## EXERCISE
Count the lines in the items below that contain the string "pada", and give only that number.
****************************************
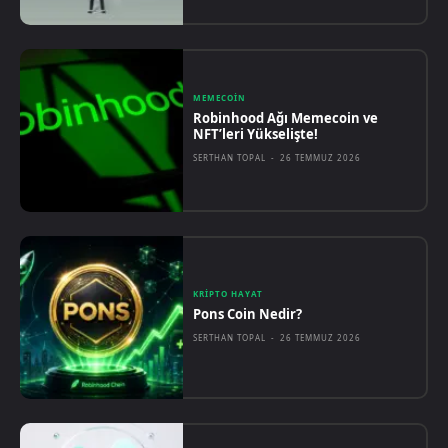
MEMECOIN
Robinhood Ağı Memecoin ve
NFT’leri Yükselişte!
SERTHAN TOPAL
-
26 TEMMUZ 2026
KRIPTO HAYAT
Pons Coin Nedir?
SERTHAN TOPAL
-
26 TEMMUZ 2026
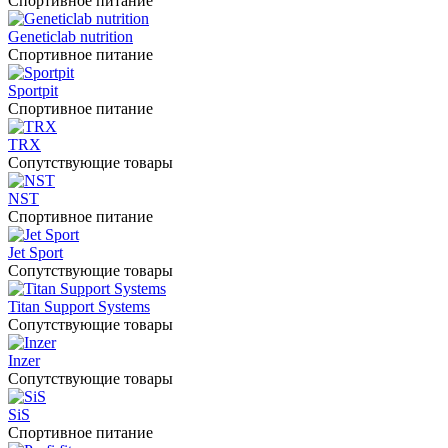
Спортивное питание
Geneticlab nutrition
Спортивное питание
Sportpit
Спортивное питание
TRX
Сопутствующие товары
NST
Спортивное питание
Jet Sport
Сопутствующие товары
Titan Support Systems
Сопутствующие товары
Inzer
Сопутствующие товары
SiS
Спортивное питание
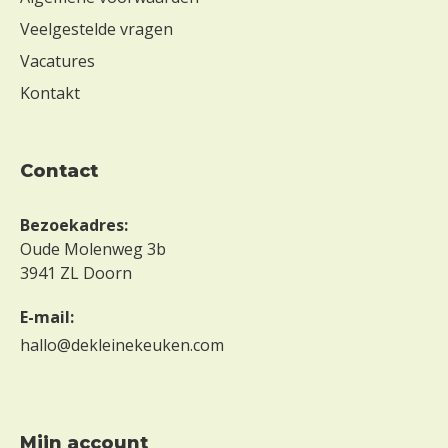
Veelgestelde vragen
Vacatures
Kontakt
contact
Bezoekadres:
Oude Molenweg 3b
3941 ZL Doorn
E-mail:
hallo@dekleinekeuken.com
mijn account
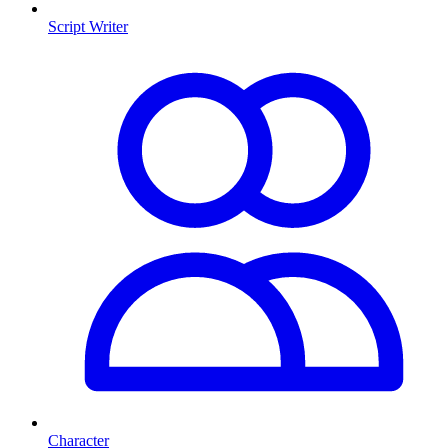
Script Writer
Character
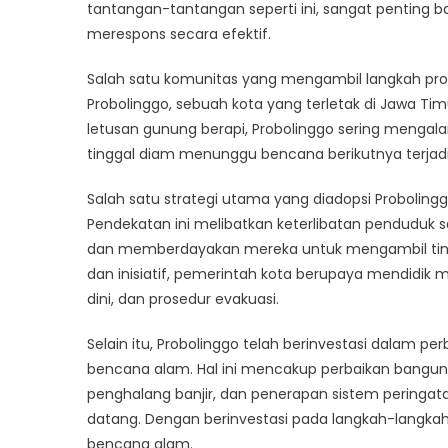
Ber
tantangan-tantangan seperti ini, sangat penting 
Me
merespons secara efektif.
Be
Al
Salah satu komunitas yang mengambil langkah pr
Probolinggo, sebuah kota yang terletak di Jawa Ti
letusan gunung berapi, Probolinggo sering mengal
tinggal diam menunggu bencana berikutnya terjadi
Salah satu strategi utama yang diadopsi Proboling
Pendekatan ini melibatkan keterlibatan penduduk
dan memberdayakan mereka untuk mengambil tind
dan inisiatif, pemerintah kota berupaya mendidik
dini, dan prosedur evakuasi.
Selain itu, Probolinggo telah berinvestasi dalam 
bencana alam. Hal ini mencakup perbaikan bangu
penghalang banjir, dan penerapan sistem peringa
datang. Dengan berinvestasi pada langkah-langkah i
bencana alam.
****************************************
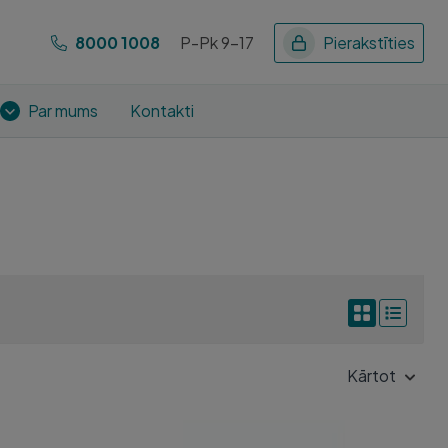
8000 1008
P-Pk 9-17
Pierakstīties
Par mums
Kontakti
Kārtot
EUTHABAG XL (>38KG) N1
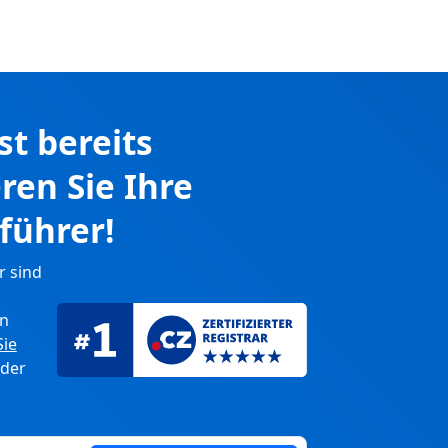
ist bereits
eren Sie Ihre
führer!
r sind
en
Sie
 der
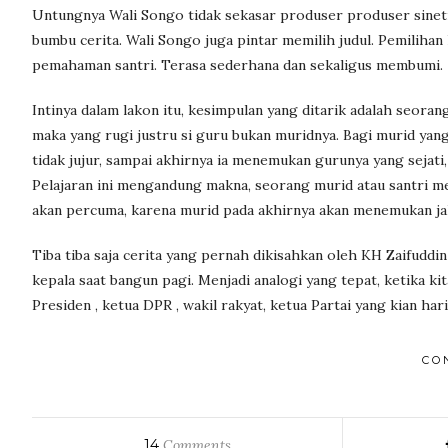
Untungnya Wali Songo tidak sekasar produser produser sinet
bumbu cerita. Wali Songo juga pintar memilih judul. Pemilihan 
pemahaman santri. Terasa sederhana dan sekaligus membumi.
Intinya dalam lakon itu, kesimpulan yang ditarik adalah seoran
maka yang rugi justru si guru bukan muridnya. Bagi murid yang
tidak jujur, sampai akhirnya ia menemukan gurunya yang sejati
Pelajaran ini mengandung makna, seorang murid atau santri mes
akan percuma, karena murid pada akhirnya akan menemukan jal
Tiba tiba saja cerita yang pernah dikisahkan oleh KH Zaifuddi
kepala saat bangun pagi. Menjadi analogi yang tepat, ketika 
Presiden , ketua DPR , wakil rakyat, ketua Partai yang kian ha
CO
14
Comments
****************************************
## SOLVED EXERCISE
2